Bu büyük beklentilerle girdik işte mekana. Mezun olduğum lisenin müzik geceleri de burada yapılırdı, mekana oradan aşinayım zaten. Orada resital vermiş, şarkı söylemiş tüm arkadaşlar şikayetçi olurdu aslında Aya İrini'den. Ses sistemini kurmak kolay olmuyor lokasyondan dolayı tamam da, mekanın kendi akustiği zaten kitleyi içine almaya yetiyor tek başına. Pek de sızlanılacak bir durum yok yani. Cocorosie'den bahsettik yazının başında, Sierra'ya sorun bakalım Emek nasılmış. Neyse Rufus da pek şikayetçi görünmüyordu. Pembeleri çekip gelmiş, yine çok yakışıyordu sahneye. Setlist falan da yok elimizde, bir ara bir dedikodu çıktı, aldı başını yürüdü ilk şarkının "Danny Boy" olacağı yönünde. Efsaneymiş. "Agnus Dei" ile çıktı Rufus. Efsaneydi, kelimenin diğer anlamıyla. Aya İrini'de olmasa o kadar etkiler miydi bilmiyorum ama konserin başında kazandı Rufus tüm dinleyenleri, öyle de devam etti. Burada olduğundan mutlu gözüküyordu her şeyden önce. Zaten gereğinden fazla gündeme getirilen cinsel kimliği hakkında o da birkaç espri sıkıştırdı aralara.
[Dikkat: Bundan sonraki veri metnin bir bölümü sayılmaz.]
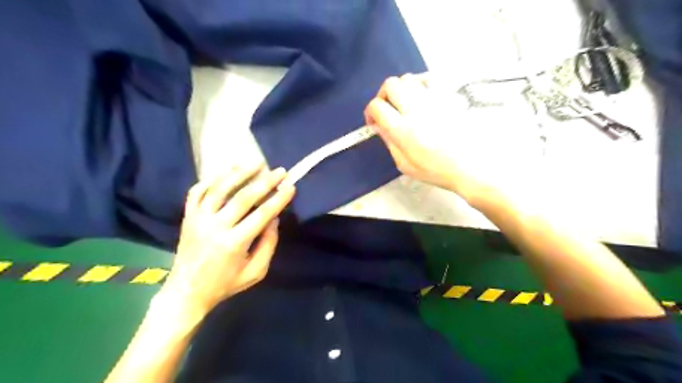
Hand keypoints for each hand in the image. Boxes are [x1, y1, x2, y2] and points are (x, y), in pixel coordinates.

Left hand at [161, 163, 299, 316]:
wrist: (186, 292)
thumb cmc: (225, 284)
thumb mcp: (255, 272)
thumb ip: (268, 245)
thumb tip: (274, 220)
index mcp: (234, 243)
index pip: (262, 215)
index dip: (278, 199)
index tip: (291, 186)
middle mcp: (215, 227)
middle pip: (243, 198)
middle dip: (265, 182)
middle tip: (280, 171)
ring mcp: (198, 219)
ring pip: (219, 189)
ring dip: (239, 173)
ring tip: (256, 162)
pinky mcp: (187, 217)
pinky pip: (197, 192)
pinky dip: (211, 179)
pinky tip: (225, 172)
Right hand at [364, 71, 541, 209]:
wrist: (471, 166)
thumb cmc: (436, 170)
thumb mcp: (405, 164)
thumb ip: (389, 142)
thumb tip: (379, 126)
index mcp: (403, 130)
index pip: (377, 106)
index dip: (370, 112)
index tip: (374, 121)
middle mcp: (416, 109)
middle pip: (390, 85)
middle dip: (383, 96)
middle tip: (388, 109)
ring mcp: (434, 99)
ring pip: (408, 78)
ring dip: (400, 89)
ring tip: (405, 103)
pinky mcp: (448, 95)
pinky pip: (429, 77)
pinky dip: (419, 83)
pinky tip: (421, 96)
Sonra gözlerimi açtığımda "Leaving for Paris" yankılanıyordu Aya İrini semalarında. Bu rutin güzelliği bozan sahneye giren bir kedi oldu aslında. Konsantrasyonu dağılınca Rufus yeniden başlamaya karar verdi, kedi ısrarcıydı. Rufus'ın kopmasına yetti bu durum. Etrafımda o kedinin yerinde olmak isteyen yüzlerce kişi vardı, bana bunu hissettirdiler bütün gece. Neyse, müthiş başlayan gece aynı şekilde sonlandı, herkes "Hallelujah" bekliyordu, kapanış da onla oldu. Zirvede bitti bir şekilde, o bakımdan da güzeldi. "Jeff Buckley mi, Rufus Wainwright mı?" diye soracak duruma getirdi yanımdaki arkadaşımı hatta. Yok, o kadar da değil.

Mark Knopfler ile açmıştım yazı. Hangi şehirde olduğunun farkında bile değildi belki yoğun turnesinden dolayı, kitle de nakarat takılma modundaydı daha çok. Ama Mark Knopfler'dı adı. Judas Priest ve Björk'ü de kanlı canlı göreceğim muhtemelen, ama sanmıyorum ki Aya İrini'nin kutsallığına kutsallık katan Rufus'ı unuttursun ikisinden biri. Gerçi kendisi aynı hissiyatta değildi galiba, kutsallığa pek de ayak uyduramadığını düşünüyordu. Aya İrini'nin haşmeti karşısında şaşkına dönen Rufus'tan bir alıntıyla bitirelim.
"It made me feel quite sacrilegious."
Not: Alıntı demişken Rufus "Sultanların topu geydi, giydiklerine bir bakın, Dolly Parton gibi görünüyorlar" sözü de akıllarda kalacak.